(STUDY TEXT begins)

That scannable digital thingy really is a crime against good taste - totally ruins quite a nice advert.
Has never ridden RAAM
---------
No.11  Because of the great host of those who dislike the least appearance of "swank " when they travel the roads and lanes. - From Kuklos' 39 Articles

Guy

  • Retired
Re: Grammar that makes you cringe
« Reply #4396 on: 13 February, 2017, 03:30:37 pm »
Quote
Fenland Council fails the dating game test as FOUR times Chatteris firm planning incentivised switch to Alconbury snubs corporate director Gary Garford

I have read this headline several times now and I don't have a bloody clue what they're on about. It has however, completely disincentivised me from clicking on the link and reading the story.

http://www.elystandard.co.uk/news/fenland_council_fails_the_dating_game_test_as_four_times_chatteris_firm_planning_incentivised_switch_to_alconbury_snubs_corporate_director_gary_garford_1_4888686
"The Opinion of 10,000 men is of no value if none of them know anything about the subject"  Marcus Aurelius

Cudzoziemiec

  • Ride adventurously and stop for a brew.
Re: Grammar that makes you cringe
« Reply #4397 on: 13 February, 2017, 03:34:11 pm »
Ely Standard in punctuation crisis help i am the editor of the ely standard a local newspaper from ely in cambridgeshire and someone has stolen all my commas full stops question marks exclamation marks and all other punctuation now we cant make sense of the long strings of words we write like this can you tell where this begins and ends no neither can i please help me thank you
Riding a concrete path through the nebulous and chaotic future.

T42

  • Apprentice geezer
Re: Grammar that makes you cringe
« Reply #4398 on: 17 February, 2017, 11:11:38 am »
Fellow called Simon Winstanley (note the built-in wince) doesn't know that the past tense of may is might.  That wouldn't much matter if he didn't write books, and even then it wouldn't matter if they weren't published.  And their being published wouldn't matter if Mrs T hadn't bought me a couple for me burfdy.
I've dusted off all those old bottles and set them up straight

citoyen

  • Occasionally rides a bike
Re: Grammar that makes you cringe
« Reply #4399 on: 17 February, 2017, 11:43:21 am »
Quote
Fenland Council fails the dating game test as FOUR times Chatteris firm planning incentivised switch to Alconbury snubs corporate director Gary Garford

I have read this headline several times now and I don't have a bloody clue what they're on about. It has however, completely disincentivised me from clicking on the link and reading the story.

The 'four times' and 'as' have been transposed - swap them over and it makes marginally more sense, but it's still an awfully clunky headline.
"The future's all yours, you lousy bicycles."

(STUDY TEXT ends)
(EXTRACTED RECORDS begins)

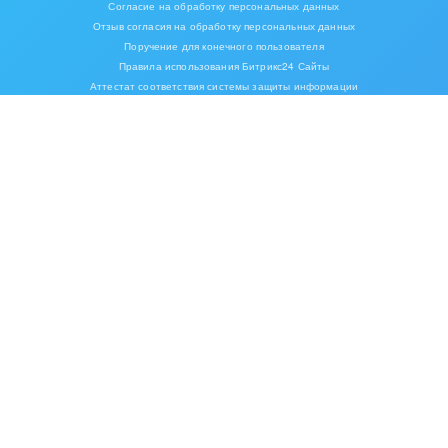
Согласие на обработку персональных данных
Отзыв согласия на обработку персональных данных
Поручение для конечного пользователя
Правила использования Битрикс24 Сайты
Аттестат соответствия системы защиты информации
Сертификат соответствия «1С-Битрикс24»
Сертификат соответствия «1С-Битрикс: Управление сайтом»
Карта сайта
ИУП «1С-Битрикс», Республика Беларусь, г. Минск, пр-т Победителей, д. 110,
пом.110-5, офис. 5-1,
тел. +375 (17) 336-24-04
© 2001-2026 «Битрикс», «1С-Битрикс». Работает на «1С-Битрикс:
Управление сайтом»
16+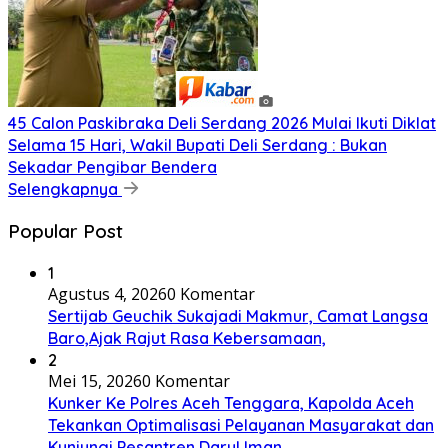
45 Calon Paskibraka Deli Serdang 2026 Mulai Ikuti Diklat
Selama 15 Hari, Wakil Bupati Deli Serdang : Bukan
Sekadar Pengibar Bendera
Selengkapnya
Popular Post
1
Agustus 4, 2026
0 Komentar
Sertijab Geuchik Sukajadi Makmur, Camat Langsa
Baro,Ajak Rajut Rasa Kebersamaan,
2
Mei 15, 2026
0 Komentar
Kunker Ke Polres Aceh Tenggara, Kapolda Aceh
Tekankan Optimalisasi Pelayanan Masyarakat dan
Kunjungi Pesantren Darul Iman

(EXTRACTED RECORDS ends)
(EXTRACTED RECORDS begins)

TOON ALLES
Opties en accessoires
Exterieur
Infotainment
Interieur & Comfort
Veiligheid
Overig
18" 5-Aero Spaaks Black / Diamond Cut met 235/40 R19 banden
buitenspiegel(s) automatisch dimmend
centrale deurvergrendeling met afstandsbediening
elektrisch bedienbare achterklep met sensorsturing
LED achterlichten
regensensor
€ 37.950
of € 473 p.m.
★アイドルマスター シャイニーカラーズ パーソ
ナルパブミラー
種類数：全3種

(EXTRACTED RECORDS ends)

In the forum thread, rewrite the paragraph beginning "Fellow called Simon Winstanley" more briefly, keeping its main facts.

* _SOLUTION TO THIS EXERCISE_
Simon Winstanley, whose name has "a built-in wince," doesn't know that the past tense of "may" is "might." This matters only because he writes books, they get published, and Mrs T bought the poster a couple of them as a birthday present.